Scan the data below and state how many of its lines contain the word "nose", giving only the figure.

=== Begin Enclosure ===

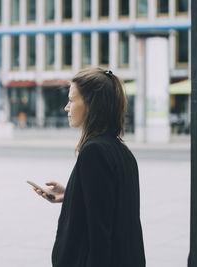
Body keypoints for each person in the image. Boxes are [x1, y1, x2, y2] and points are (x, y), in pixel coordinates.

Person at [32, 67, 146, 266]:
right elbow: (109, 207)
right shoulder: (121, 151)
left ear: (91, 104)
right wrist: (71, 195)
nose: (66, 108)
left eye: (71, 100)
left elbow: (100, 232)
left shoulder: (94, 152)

=== End Enclosure ===
=== Begin Enclosure ===

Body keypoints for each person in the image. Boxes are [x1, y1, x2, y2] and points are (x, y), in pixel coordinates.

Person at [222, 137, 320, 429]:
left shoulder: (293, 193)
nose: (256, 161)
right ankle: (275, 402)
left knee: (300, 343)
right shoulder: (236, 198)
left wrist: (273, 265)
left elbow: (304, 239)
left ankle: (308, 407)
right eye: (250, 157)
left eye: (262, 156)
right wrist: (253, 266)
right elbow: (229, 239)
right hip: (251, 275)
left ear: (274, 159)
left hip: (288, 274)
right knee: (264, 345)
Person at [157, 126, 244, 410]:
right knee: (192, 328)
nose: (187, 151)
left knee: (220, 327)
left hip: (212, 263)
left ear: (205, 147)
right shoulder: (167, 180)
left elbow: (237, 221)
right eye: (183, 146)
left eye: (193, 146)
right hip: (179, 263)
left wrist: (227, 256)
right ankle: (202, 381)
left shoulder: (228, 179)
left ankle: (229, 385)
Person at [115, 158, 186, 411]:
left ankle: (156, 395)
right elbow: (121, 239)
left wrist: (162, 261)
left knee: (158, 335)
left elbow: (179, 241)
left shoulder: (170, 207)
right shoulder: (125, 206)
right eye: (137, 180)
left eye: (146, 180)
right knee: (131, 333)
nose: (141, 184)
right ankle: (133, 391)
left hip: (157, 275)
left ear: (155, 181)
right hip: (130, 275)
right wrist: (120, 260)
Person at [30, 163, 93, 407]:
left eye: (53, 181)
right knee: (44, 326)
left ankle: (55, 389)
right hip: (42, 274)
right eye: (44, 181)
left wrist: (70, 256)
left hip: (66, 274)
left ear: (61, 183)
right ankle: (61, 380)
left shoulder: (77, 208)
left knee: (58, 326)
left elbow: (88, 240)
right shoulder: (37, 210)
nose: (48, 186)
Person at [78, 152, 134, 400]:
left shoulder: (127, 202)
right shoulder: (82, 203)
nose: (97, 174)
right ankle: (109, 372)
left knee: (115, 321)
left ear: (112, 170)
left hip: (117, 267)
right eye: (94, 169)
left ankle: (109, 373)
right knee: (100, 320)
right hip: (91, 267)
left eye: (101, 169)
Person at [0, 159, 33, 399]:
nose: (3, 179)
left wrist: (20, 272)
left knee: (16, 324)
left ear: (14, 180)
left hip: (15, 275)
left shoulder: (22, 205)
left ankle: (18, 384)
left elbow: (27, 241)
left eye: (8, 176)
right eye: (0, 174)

=== End Enclosure ===
=== Begin Enclosure ===

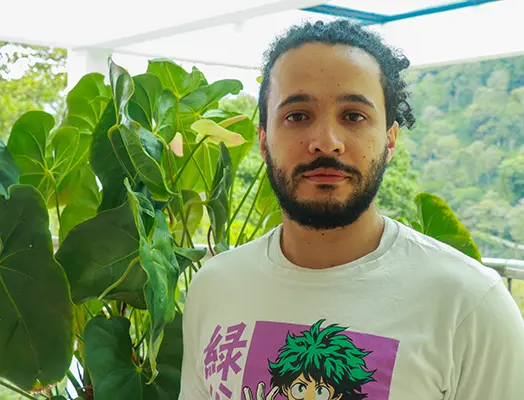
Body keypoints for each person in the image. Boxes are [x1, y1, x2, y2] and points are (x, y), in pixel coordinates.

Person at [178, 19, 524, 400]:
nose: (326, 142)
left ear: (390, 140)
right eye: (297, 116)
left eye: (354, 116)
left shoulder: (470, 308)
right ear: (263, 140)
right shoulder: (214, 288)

=== End Enclosure ===

> _TASK SOLUTION_
8